As far as the coroners report goes, what I gleaned from it was that he was saying that whatever killed Stephen was a result of his own body and not a 3rd party.i.e he wasn't murdered. 'Natural causes' can include dying from choking on vomit. Its also a fact that excess alcohol and drugs can make the heart fail especially if theres an underlying condition. I don't think and never implied that sex had anything to do with his death. It wasn't sex that killed him. I also don't think Jan did either. I think she meant the general circumstances. Of course I don't know better than the Coroner, I would never try to say otherwise. I'm prepared to be wrong about that and if I am, it was an unfortunate time for him to die of an intrinsic heart condition.
Is it so foolish to suggest that he may not have died if someone had been beside him at the time, when he was in difficulty? And if they weren't, why was that?

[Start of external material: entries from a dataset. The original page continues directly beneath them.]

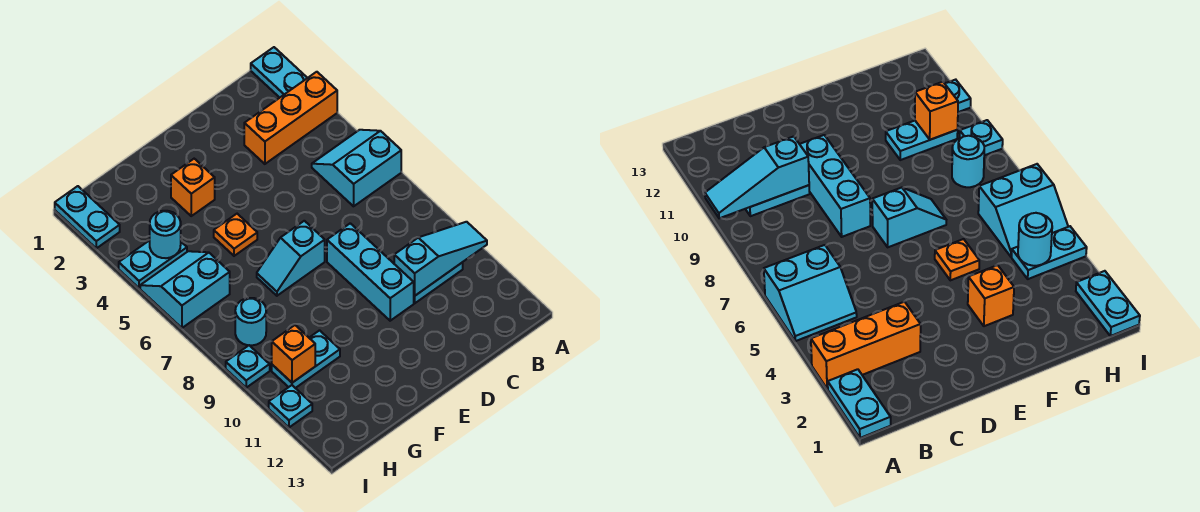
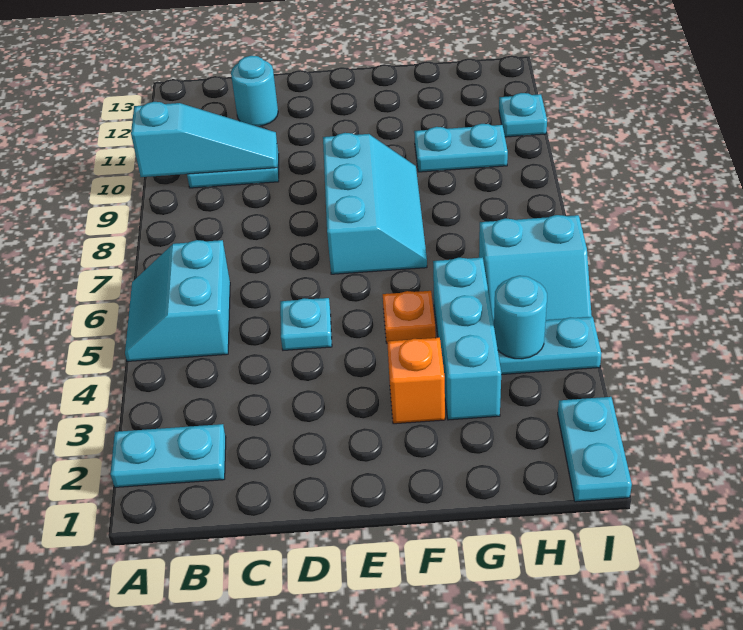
cyan 1x2 plate [251,47,307,98] -> cyan 1x2 plate turned to [110,424,226,487]
orange 1x3 brick [244,72,337,164] -> none
cyan 2x2 slope [312,130,401,206] -> cyan 2x2 slope turned to [125,240,230,361]
cyan 1x3 slope [394,222,487,296] -> cyan 1x3 slope turned to [131,102,277,177]
cyan 1x3 brick [327,223,414,321] -> cyan 1x3 brick moved to [433,257,501,420]
cyan 1x2 slope [257,221,325,296] -> cyan 2x3 slope [323,133,427,274]
cyan 1x1 round brick [235,298,266,345] -> cyan 1x1 round brick moved to [231,56,278,126]
orange 1x1 brick [272,325,315,383] -> none
cyan 1x1 plate [226,345,270,388] -> cyan 1x1 plate moved to [280,298,332,350]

Where were they? The prima facia evidence suggests that there was something untoward going on. Its not my place to judge what exactly that was. I suppose it comes down to ones definition of untoward. To me this is not a matter of being gay or straight, about civil unions or whatever, thats Jans argument not mine. I just wish the guy had gone to bed at 11pm, read a bit and gone to sleep with his husband. Then we wouldn;t be having this discussion. But that not life, right?
T
As you said, it's a very public airing. So a public response isn't unusual, regardless of if it's her job or not. Politicians, newsreaders, journalists, anyone in the spotlight doing their job still receives public feedback.

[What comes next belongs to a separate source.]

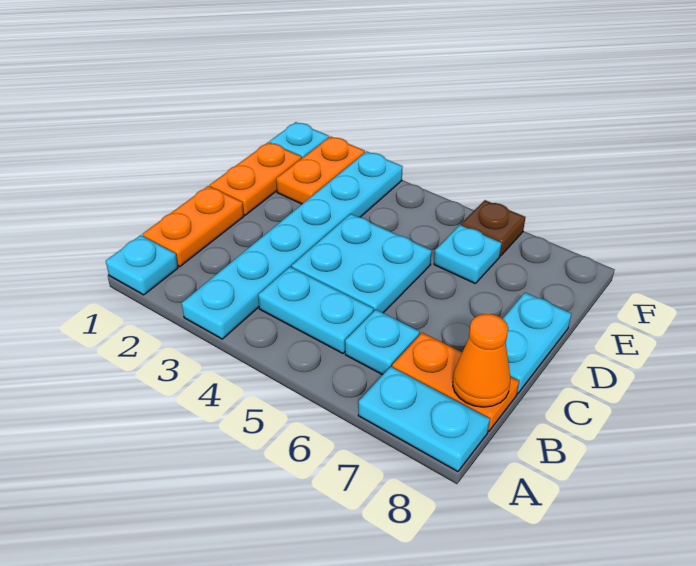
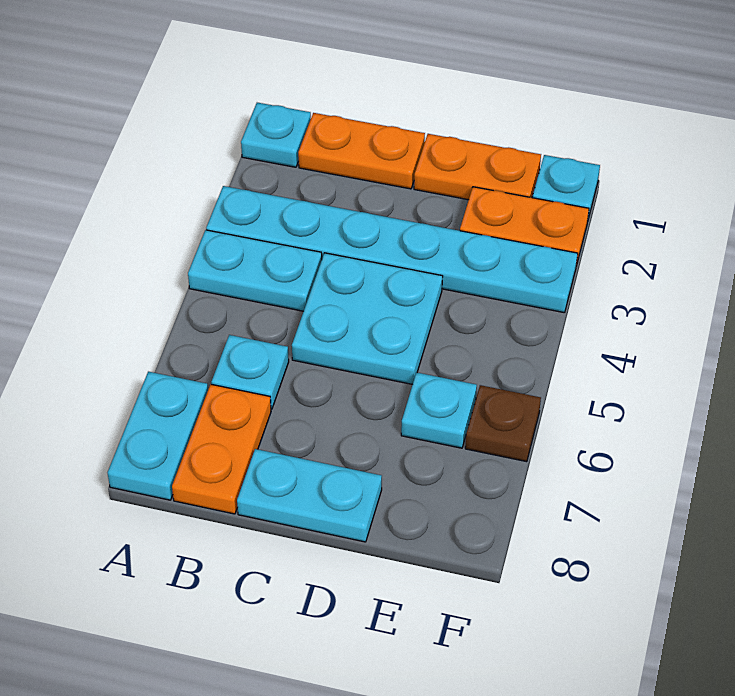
cyan 1x2 plate [258,267,374,353] -> cyan 1x2 plate turned to [188,230,322,311]
orange 1x1 cone [453,314,510,407] -> none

In the article I read that reported it (not a tabloid), they said he died of natural causes from pulmonary oedema, which is neither caused by alcohol or marijuana (what the coroner said, I'm not a doctor). Named witnesses said he wasn't throwing up, passing out drunk when he left the place.
To be honest: Yes, it is pretty foolish to suggest that. Now, you're playing the 'if' game, which doesn't work in reality. See, going along the 'if' lines, I think it would be more likely that if he was asleep next to his husband and died peacefully in his sleep (as the coroner said), then his husband mightn't even wake up. But who really knows what might have happened?
Are people supposed to glue themselves to their loved ones, with their fingers to their pulse point, no toilet breaks or sleep, in case their partners die of a genetic disease? To imply that his partner or his friend or his second partner or whoever that person was have to explain to the public why they weren't right next to him when he died, weren't right next to him every minute of that night, is pretty ridiculous.
Personally, I really don't see how the evidence so far would suggest anything untoward. But I know some people will see something there, but even so, I stand by my point: How is it relevant? The three of them were all in the same house, that third fella having gone home with them. Anything that happened in that house, happened with the consent of all three of them. Even if they all had sex or just two of whichever pairing did, it still doesn't relate to how he died. As you said, the sex didn't kill him. Yet it still became a big deal (without evidence) in Jan Moir's article.
You might not care about him being gay or straight, civil unions or whatever. But Jan Moir brought those up as main points in her article. So clearly she does. And I don't see how anyone can support that thinking.
And if she really doesn't mean it that way, then she has written that article badly. Which she should own up to instead of blaming everyone else for having a reaction.
I feel that Stephen Gately's personal life is his own. What he chose to do before his death, as long as all parties were consenting adults, was part of living. The sleaziness only came into it when a journalist decided she could make it so.